══ Dataset rows

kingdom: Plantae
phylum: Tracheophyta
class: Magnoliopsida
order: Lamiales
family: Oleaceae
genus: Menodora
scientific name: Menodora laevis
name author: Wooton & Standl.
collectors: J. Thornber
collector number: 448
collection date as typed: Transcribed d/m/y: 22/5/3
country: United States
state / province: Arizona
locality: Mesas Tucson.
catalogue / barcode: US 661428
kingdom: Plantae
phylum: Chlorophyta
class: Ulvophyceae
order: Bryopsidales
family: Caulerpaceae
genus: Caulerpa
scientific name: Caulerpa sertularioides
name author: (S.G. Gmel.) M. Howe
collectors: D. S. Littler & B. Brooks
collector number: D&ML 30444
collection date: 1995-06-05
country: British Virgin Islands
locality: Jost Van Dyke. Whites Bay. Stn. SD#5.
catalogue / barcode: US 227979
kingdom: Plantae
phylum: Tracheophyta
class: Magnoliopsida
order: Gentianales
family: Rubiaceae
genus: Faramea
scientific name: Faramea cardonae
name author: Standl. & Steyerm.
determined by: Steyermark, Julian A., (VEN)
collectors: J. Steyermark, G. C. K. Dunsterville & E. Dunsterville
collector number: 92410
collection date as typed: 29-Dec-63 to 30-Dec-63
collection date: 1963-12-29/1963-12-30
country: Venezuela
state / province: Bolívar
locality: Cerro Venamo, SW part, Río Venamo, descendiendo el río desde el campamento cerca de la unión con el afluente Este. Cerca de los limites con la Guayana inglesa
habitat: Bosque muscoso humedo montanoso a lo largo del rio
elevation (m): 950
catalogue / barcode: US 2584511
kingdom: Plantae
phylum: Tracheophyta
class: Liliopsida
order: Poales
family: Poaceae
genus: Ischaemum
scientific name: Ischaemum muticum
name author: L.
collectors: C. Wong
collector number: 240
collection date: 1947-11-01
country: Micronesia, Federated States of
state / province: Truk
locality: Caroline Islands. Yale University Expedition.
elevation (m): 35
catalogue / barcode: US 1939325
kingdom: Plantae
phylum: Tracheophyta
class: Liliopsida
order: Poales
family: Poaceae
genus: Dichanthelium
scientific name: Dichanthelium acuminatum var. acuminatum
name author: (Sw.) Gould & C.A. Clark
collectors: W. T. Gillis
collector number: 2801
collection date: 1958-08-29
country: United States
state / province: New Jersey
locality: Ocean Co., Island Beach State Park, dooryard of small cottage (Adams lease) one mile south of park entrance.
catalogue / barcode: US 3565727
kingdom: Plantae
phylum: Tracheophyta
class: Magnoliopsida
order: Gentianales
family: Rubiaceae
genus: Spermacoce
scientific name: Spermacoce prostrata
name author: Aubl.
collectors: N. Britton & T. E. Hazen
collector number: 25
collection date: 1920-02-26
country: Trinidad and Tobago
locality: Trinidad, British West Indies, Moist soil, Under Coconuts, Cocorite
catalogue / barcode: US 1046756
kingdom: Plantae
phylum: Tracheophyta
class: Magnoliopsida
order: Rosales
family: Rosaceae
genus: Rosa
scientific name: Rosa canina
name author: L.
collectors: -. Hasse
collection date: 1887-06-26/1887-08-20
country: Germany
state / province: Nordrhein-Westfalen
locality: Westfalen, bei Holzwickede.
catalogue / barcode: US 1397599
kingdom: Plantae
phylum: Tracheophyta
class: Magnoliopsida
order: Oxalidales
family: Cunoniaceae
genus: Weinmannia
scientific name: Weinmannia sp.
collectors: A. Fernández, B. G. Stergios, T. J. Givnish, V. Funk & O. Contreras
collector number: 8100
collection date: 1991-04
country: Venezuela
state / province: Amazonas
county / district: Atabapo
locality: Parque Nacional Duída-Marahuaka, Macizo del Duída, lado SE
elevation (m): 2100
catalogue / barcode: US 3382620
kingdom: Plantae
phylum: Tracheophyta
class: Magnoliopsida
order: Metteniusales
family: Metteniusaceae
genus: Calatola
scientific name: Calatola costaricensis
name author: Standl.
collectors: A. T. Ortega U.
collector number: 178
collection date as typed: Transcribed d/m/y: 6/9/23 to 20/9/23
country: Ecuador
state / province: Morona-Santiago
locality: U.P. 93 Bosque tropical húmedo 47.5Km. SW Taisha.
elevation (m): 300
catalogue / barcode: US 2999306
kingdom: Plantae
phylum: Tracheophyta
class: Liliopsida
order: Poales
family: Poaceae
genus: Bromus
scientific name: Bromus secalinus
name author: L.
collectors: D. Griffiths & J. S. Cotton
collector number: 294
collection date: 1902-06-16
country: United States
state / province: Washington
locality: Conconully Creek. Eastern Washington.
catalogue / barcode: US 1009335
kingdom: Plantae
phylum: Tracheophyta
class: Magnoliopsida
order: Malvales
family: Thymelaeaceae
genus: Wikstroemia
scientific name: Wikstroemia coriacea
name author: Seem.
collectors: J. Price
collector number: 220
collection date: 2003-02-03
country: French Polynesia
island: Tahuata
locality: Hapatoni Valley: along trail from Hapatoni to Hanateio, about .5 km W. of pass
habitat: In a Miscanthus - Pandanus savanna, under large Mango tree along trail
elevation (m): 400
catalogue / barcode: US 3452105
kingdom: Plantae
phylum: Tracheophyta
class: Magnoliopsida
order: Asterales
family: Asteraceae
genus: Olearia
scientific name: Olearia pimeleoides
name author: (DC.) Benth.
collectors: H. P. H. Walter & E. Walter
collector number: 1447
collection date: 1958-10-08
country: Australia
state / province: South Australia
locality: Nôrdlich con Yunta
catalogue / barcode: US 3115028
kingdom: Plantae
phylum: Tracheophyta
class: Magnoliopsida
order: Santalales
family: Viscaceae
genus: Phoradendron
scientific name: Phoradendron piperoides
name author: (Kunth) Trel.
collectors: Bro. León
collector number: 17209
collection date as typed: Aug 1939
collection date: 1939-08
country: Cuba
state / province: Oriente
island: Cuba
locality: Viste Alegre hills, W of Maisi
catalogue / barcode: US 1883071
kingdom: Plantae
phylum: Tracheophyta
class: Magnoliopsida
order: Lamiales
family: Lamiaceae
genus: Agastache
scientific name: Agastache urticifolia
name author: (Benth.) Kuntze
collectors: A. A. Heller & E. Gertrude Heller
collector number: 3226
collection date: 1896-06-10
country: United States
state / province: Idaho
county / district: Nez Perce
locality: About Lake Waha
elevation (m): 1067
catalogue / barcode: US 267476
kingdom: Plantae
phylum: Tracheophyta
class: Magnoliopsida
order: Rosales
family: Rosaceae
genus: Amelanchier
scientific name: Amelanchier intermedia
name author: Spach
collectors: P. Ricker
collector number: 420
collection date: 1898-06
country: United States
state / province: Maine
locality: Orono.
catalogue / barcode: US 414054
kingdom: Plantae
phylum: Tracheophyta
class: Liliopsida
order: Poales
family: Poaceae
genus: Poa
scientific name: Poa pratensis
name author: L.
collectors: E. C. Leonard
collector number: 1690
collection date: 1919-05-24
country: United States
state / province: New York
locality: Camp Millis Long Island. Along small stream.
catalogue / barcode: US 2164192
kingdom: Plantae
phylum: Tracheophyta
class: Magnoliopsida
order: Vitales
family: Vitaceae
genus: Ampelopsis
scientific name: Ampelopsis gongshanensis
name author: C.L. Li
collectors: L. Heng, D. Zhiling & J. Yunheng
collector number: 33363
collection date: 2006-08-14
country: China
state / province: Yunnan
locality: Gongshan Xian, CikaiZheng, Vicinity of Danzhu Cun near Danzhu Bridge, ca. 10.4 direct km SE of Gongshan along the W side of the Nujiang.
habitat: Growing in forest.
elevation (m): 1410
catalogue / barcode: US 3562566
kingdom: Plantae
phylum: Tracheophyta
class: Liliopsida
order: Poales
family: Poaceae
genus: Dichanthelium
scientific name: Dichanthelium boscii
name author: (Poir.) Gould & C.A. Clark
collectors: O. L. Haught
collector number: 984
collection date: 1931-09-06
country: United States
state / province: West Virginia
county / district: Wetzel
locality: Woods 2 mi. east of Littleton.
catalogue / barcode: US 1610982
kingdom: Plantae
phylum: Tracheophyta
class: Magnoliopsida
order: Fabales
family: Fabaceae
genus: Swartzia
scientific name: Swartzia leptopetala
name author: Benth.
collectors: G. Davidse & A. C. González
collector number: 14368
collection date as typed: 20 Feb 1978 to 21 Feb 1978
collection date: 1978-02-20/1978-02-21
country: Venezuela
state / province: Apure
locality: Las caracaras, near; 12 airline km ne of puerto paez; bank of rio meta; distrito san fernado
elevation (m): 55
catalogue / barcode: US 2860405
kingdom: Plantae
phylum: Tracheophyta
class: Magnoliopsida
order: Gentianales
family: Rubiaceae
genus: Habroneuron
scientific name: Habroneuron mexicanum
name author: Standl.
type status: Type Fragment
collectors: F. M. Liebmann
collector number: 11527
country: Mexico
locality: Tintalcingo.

════

Task objective: Write out the records verbatim, from the line containing "catalogue / barcode: US 1610982" through the final line of the records, both included.

Final answer:
catalogue / barcode: US 1610982
kingdom: Plantae
phylum: Tracheophyta
class: Magnoliopsida
order: Fabales
family: Fabaceae
genus: Swartzia
scientific name: Swartzia leptopetala
name author: Benth.
collectors: G. Davidse & A. C. González
collector number: 14368
collection date as typed: 20 Feb 1978 to 21 Feb 1978
collection date: 1978-02-20/1978-02-21
country: Venezuela
state / province: Apure
locality: Las caracaras, near; 12 airline km ne of puerto paez; bank of rio meta; distrito san fernado
elevation (m): 55
catalogue / barcode: US 2860405
kingdom: Plantae
phylum: Tracheophyta
class: Magnoliopsida
order: Gentianales
family: Rubiaceae
genus: Habroneuron
scientific name: Habroneuron mexicanum
name author: Standl.
type status: Type Fragment
collectors: F. M. Liebmann
collector number: 11527
country: Mexico
locality: Tintalcingo.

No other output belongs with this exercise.